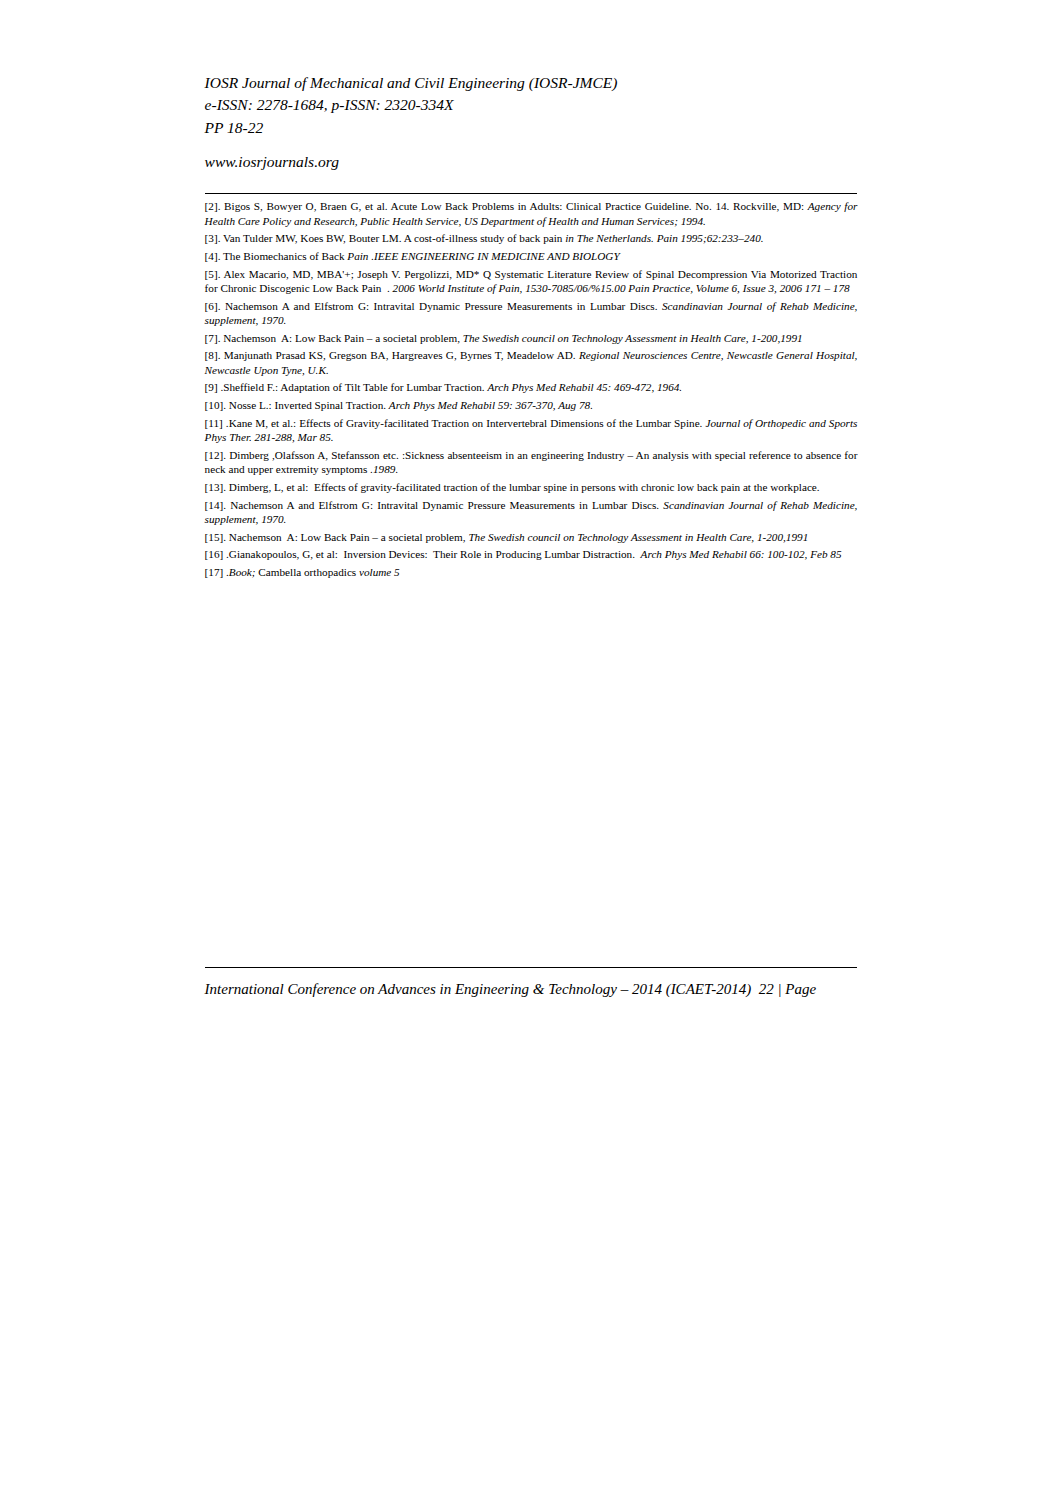IOSR Journal of Mechanical and Civil Engineering (IOSR-JMCE) e-ISSN: 2278-1684, p-ISSN: 2320-334X PP 18-22 www.iosrjournals.org
[2]. Bigos S, Bowyer O, Braen G, et al. Acute Low Back Problems in Adults: Clinical Practice Guideline. No. 14. Rockville, MD: Agency for Health Care Policy and Research, Public Health Service, US Department of Health and Human Services; 1994.
[3]. Van Tulder MW, Koes BW, Bouter LM. A cost-of-illness study of back pain in The Netherlands. Pain 1995;62:233–240.
[4]. The Biomechanics of Back Pain .IEEE ENGINEERING IN MEDICINE AND BIOLOGY
[5]. Alex Macario, MD, MBA'+; Joseph V. Pergolizzi, MD* Q Systematic Literature Review of Spinal Decompression Via Motorized Traction for Chronic Discogenic Low Back Pain . 2006 World Institute of Pain, 1530-7085/06/%15.00 Pain Practice, Volume 6, Issue 3, 2006 171 – 178
[6]. Nachemson A and Elfstrom G: Intravital Dynamic Pressure Measurements in Lumbar Discs. Scandinavian Journal of Rehab Medicine, supplement, 1970.
[7]. Nachemson A: Low Back Pain – a societal problem, The Swedish council on Technology Assessment in Health Care, 1-200,1991
[8]. Manjunath Prasad KS, Gregson BA, Hargreaves G, Byrnes T, Meadelow AD. Regional Neurosciences Centre, Newcastle General Hospital, Newcastle Upon Tyne, U.K.
[9] .Sheffield F.: Adaptation of Tilt Table for Lumbar Traction. Arch Phys Med Rehabil 45: 469-472, 1964.
[10]. Nosse L.: Inverted Spinal Traction. Arch Phys Med Rehabil 59: 367-370, Aug 78.
[11] .Kane M, et al.: Effects of Gravity-facilitated Traction on Intervertebral Dimensions of the Lumbar Spine. Journal of Orthopedic and Sports Phys Ther. 281-288, Mar 85.
[12]. Dimberg ,Olafsson A, Stefansson etc. :Sickness absenteeism in an engineering Industry – An analysis with special reference to absence for neck and upper extremity symptoms .1989.
[13]. Dimberg, L, et al: Effects of gravity-facilitated traction of the lumbar spine in persons with chronic low back pain at the workplace.
[14]. Nachemson A and Elfstrom G: Intravital Dynamic Pressure Measurements in Lumbar Discs. Scandinavian Journal of Rehab Medicine, supplement, 1970.
[15]. Nachemson A: Low Back Pain – a societal problem, The Swedish council on Technology Assessment in Health Care, 1-200,1991
[16] .Gianakopoulos, G, et al: Inversion Devices: Their Role in Producing Lumbar Distraction. Arch Phys Med Rehabil 66: 100-102, Feb 85
[17] .Book; Cambella orthopadics volume 5
International Conference on Advances in Engineering & Technology – 2014 (ICAET-2014) 22 | Page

● ● ● ● ●

Work instruction: Write out an exact copy of the listing, first line through the line containing "[8]. Manjunath Prasad", with the pictures left out.

Answer to the problem:
IOSR Journal of Mechanical and Civil Engineering (IOSR-JMCE) e-ISSN: 2278-1684, p-ISSN: 2320-334X PP 18-22 www.iosrjournals.org
[2]. Bigos S, Bowyer O, Braen G, et al. Acute Low Back Problems in Adults: Clinical Practice Guideline. No. 14. Rockville, MD: Agency for Health Care Policy and Research, Public Health Service, US Department of Health and Human Services; 1994.
[3]. Van Tulder MW, Koes BW, Bouter LM. A cost-of-illness study of back pain in The Netherlands. Pain 1995;62:233–240.
[4]. The Biomechanics of Back Pain .IEEE ENGINEERING IN MEDICINE AND BIOLOGY
[5]. Alex Macario, MD, MBA'+; Joseph V. Pergolizzi, MD* Q Systematic Literature Review of Spinal Decompression Via Motorized Traction for Chronic Discogenic Low Back Pain . 2006 World Institute of Pain, 1530-7085/06/%15.00 Pain Practice, Volume 6, Issue 3, 2006 171 – 178
[6]. Nachemson A and Elfstrom G: Intravital Dynamic Pressure Measurements in Lumbar Discs. Scandinavian Journal of Rehab Medicine, supplement, 1970.
[7]. Nachemson A: Low Back Pain – a societal problem, The Swedish council on Technology Assessment in Health Care, 1-200,1991
[8]. Manjunath Prasad KS, Gregson BA, Hargreaves G, Byrnes T, Meadelow AD. Regional Neurosciences Centre, Newcastle General Hospital, Newcastle Upon Tyne, U.K.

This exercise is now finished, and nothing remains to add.